→ Istruzioni:
1. Secondo il testo su Cheverny, per quale motivo Henri Hurault e Françoise Chabot vissero quasi sempre separati? Risponda in una o due frasi.
2. Indichi se ciascuna delle seguenti affermazioni concorda con il testo su Cheverny, rispondendo sì o no e citando le parole decisive del testo: (a) nel 1315 Cheverny era un semplice frantoio; (b) il castello voluto da Jacques Hurault si è conservato fino a oggi; (c) il canile del castello ospita cento cani.
3. Riprenda il testo su Cheverny e lo prosegua a partire dalla sua ultima frase.

→ Testo fornito:

┄┄┄┄┄┄

Le dipendenze del castello ospitano un’eccezionale Sala dei Trofei, ricca di oltre duemila corna di cervo, e un canile con settanta splendidi esemplari di cani addestrati per la caccia ad inseguimento. Regolarmente i proprietari di Cheverny organizzano delle cacce, molto apprezzate ai circoli venatori.  

Sappiamo che nel 1315 il castello di Cheverny era un semplice frantoio: a quell’epoca era già celebre la famiglia degli Hurault che, di padre in figlio, furono segretari, ministri, cancellieri sotto vari sovrani, da Luigi XII ad Enrico IV. Nel 1490 Jacques Hurault, intendente di Luigi XII, decise di trasformare il frantoio in un castello: sorse così un edificio “con un fossato, un ponte levatoio, torrette, barbacane e qualche altra forma di difesa”. Questo castello, di cui non resta più nulla se non un disegno, sembra si trovasse sulle attuali dipendenze. Un documento ci dice che il castello, così come lo vediamo oggi, quello sorto a partire dal 1634, fu costruito “sul luogo dell’antico”: ma resta da vedere se la frase “sul luogo” stia a significare “sullo stesso luogo” oppure “al posto di”.  

In ogni caso la storia di Cheverny è legata ad una celebre e fosca vicenda, come ci viene raccontata nelle Memorie del Marchese Dufort de Cheverny, storico, che qui ha abitato durante la Rivoluzione. Henri Hurault aveva ereditato la tenuta nel 1599, all’età di 24 anni. Aveva sposato, giovanissimo, l’undicenne Françoise Chabot, ma i due sposi avevano vissuto quasi sempre separati, a causa delle lunghe campagne militari a cui partecipava Henri. Un giorno che il giovane si trovava a Parigi, alla corte di Enrico IV, il re, per scherzare, mise due dita della mano, a forma di corna, sopra la testa di Henri. I presenti si misero a ridere, ma uno specchio rivelò al conte che lui medesimo era l’oggetto di divertimento. Senza una parola, il giovane montò a cavallo e cavalcò fino ad arrivare a casa all’alba. In gran silenzio, il conte si fece aprire le porte ed arrivò nella camera della moglie ignara.

La storia ci dice che il giovane paggio con cui la donna si consolava delle lunghe assenze del marito fece appena in tempo a saltare da una finestra ma, caduto in malo modo, si ruppe una gamba e il conte lo finì con la spada. Poi, accompagnato da un sacerdote, tornò nella camera della moglie, reggendo in una mano un bicchiere di veleno e nell’altra la spada, annunciandole che sarebbe ritornato fra un’ora e lasciando la donna angosciata nella sua terribile scelta. Allo scadere dell’ora, l’uomo fece ritorno, la moglie scelse e bevve il veleno e morì. 

Le cose dovrebbero essersi svolte più o meno così, anche se il registro parrocchiale di St. Martin de Blois dà una versione leggermente diversa. Quale che sia il vero svolgersi dei fatti, certo è che Henri Hurault, dopo aver portato a termine la sua terribile missione, se ne tornò la sera stessa a Parigi, in tempo per il cerimoniale del “coucher du roi”. Quando il re apprese i tristi eventi, di cui effettivamente era stato il primo responsabile, s’irritò moltissimo ed esiliò il conte per tre anni nelle terre di Cheverny.

┄┄┄┄┄┄

→ Dati registrati:

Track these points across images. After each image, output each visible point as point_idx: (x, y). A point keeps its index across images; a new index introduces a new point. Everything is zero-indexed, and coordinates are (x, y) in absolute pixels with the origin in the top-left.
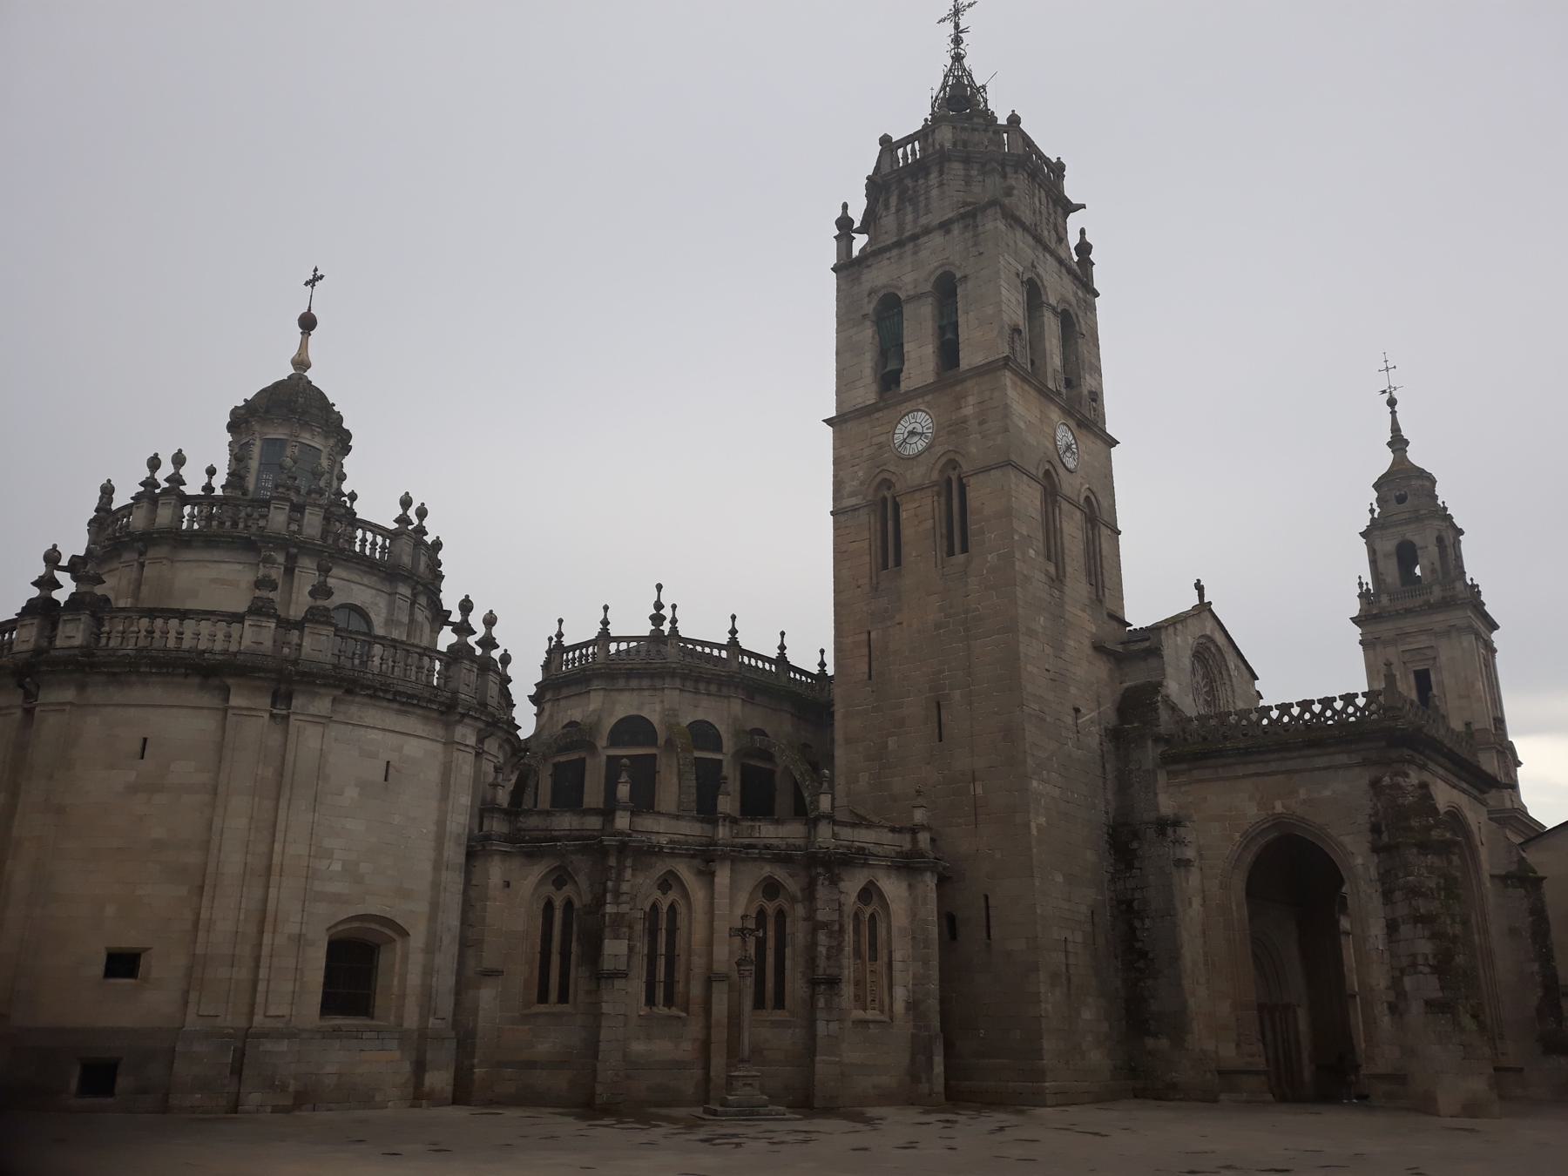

┄┄┄┄┄┄

→ Risposte per esercizio:
1. I due sposi vissero quasi sempre separati a causa delle lunghe campagne militari a cui Henri partecipava.

2.
(a) Sì: "nel 1315 il castello di Cheverny era un semplice frantoio".
(b) No: "di cui non resta più nulla se non un disegno".
(c) No: "un canile con settanta splendidi esemplari di cani addestrati per la caccia ad inseguimento".

3.
Qui Henri s’innamorò della figlia del suo balivo e la sposò: fu proprio questa seconda moglie del conte, che le cronache ci descrivono donna economa, intelligente e di gran gusto che, dirigendo essa stessa i lavori, si preoccupò d’ingrandire ed abbellire il castello, incaricando per questo l’architetto Bohier e il pittore Jean Mosnier. Discendente diretto degli Hurault, il marchese di Vibraye, trasmise poi la tradizione ai nipoti, il visconte e la viscontessa di Sigalas, che alla sua morte ereditarono i possedimenti e che ancora oggi vivono a Cheverny di cui mantengono intatto l’antico splendore.  

Al contrario d’altri castelli, come Blois e Chambord, i cui interni sono pressoché vuoti, quello di Cheverny mostra una magnifica ed intatta decorazione d’epoca Luigi XIII. Il raro privilegio di cui ha goduto il castello è infatti quello d’essere stato di proprietà della stessa famiglia (tralasciando un breve passaggio nel 1564 a Diana di Poitiers, e ciò ha permesso una grande unitarietà nel gusto e nello stile.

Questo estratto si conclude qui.